__EXERCISE REQUIREMENTS__: In the passage on cash handouts, swap "UBI" for "basic income" and write out the part that begins at the words "UBI trial, paying" and stops after "People’s Aid (BR1M).".

Economist Charles Kenny once said “it shouldn’t come as a huge surprise that giving them (the poor) money is a great way to reduce that problem (poverty)”.

Cash handouts in Namibia have led to lower malnutriti­on, truancy and crime. In Uganda, beneficiar­ies would invest in their own education and business ventures, with income going up nearly 50% and employment odds increasing 60%. In 2017, Finland began its own

UBI trial, paying about 560 a month to 2,000 unemployed people aged 25 to 58. It is still ongoing but it is hoped that this will enable the unemployed to focus on finding jobs.

Ontario, rural Kenya, Glasgow and Barcelona are just some other places where UBI is being experiment­ed in one form or another.

In Malaysia, we actually have a version of UBI, namely the 1Malaysia People’s Aid (BR1M).

When Prime Minister Datuk Seri Najib Tun Razak, during the BN manifesto launch, announced that he was increasing BR1M and expanding its recipient base, my reaction was, “Not bad”.

I was impressed. This appears to have been made possible by the reduction in blanket subsidies in favour of more targeted ones. I do hope that BR1M continues to progress. The last I heard, Pakatan Harapan supported BR1M too.

__DATA TO EXAMINE__:
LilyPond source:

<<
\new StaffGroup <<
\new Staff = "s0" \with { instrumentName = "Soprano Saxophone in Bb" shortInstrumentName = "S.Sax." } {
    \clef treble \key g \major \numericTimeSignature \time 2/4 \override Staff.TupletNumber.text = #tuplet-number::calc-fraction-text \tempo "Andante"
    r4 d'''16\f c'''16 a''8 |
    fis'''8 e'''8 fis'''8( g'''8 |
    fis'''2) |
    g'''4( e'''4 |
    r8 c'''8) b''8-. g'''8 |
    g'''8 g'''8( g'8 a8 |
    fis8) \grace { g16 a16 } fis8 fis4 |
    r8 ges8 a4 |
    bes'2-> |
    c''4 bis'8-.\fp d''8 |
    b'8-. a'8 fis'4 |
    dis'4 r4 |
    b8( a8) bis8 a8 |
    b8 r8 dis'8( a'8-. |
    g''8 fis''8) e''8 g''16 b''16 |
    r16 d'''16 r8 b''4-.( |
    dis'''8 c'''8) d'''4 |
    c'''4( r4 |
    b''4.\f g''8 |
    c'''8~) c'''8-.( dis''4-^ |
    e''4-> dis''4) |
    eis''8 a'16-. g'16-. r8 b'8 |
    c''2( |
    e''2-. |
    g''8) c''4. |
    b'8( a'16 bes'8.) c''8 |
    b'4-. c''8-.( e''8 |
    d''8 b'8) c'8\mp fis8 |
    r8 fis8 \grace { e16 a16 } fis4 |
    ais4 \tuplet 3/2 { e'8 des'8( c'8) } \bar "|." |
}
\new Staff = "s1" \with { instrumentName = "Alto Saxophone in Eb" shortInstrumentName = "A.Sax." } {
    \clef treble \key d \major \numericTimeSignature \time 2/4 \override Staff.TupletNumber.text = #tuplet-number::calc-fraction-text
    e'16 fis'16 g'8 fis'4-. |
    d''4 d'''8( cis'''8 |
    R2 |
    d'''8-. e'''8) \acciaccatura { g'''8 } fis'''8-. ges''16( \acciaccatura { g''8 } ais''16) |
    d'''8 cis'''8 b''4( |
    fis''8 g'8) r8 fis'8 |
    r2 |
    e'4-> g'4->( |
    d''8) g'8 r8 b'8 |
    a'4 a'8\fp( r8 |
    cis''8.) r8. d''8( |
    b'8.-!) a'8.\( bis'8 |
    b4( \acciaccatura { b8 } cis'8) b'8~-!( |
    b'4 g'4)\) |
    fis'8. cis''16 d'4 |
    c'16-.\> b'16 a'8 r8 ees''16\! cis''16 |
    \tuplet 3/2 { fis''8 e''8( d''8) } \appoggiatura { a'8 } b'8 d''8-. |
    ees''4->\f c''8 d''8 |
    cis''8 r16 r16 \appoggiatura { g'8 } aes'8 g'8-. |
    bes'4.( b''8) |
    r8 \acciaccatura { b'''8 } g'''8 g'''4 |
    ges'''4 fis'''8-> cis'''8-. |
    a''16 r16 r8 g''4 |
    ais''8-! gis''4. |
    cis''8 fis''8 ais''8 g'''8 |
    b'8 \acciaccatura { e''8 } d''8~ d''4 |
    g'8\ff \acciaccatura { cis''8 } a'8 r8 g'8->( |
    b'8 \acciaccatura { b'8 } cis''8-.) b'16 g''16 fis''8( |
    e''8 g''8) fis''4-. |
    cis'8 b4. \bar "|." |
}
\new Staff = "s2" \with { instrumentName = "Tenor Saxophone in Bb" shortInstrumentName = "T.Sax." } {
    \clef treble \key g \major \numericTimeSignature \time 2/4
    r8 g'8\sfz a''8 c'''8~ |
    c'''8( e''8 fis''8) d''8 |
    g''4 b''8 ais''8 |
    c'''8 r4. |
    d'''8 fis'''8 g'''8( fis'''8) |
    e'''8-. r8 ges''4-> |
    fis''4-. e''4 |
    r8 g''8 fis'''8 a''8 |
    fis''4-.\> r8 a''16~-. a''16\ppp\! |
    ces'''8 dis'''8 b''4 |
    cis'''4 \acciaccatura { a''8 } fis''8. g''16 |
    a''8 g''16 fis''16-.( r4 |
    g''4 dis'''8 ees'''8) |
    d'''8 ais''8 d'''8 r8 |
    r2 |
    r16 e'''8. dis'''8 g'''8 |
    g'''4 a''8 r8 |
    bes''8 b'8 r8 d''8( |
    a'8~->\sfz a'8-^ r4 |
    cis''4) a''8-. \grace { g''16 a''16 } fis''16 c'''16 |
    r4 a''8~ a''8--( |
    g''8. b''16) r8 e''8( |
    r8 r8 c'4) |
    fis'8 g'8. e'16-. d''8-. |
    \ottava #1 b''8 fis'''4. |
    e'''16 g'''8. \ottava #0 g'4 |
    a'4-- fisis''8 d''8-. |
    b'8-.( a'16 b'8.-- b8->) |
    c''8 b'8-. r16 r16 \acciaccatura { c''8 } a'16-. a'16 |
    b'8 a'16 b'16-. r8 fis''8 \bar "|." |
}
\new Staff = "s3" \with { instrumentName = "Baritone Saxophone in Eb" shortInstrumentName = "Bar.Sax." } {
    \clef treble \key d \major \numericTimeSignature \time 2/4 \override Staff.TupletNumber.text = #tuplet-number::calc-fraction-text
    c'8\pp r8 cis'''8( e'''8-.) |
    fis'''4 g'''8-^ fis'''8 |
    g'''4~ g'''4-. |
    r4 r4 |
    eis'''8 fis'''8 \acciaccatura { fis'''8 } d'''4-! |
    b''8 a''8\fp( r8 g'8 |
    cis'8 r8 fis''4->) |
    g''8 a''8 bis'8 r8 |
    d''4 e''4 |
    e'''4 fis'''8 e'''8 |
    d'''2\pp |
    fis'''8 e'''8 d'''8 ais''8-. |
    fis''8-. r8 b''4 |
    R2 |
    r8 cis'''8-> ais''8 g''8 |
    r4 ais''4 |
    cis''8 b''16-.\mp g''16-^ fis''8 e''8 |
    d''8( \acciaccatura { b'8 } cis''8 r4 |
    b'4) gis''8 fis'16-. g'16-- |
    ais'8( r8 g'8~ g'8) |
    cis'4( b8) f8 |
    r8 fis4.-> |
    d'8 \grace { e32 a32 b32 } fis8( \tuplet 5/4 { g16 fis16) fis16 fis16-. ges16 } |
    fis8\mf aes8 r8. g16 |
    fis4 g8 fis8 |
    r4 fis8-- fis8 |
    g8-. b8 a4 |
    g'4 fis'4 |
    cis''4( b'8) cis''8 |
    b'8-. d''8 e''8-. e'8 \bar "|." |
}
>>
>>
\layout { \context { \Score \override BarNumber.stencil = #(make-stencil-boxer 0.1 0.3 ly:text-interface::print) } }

__SOLUTION FOR THIS TASK__:
basic income trial, paying about 560 a month to 2,000 unemployed people aged 25 to 58. It is still ongoing but it is hoped that this will enable the unemployed to focus on finding jobs.

Ontario, rural Kenya, Glasgow and Barcelona are just some other places where basic income is being experiment­ed in one form or another.

In Malaysia, we actually have a version of basic income, namely the 1Malaysia People’s Aid (BR1M).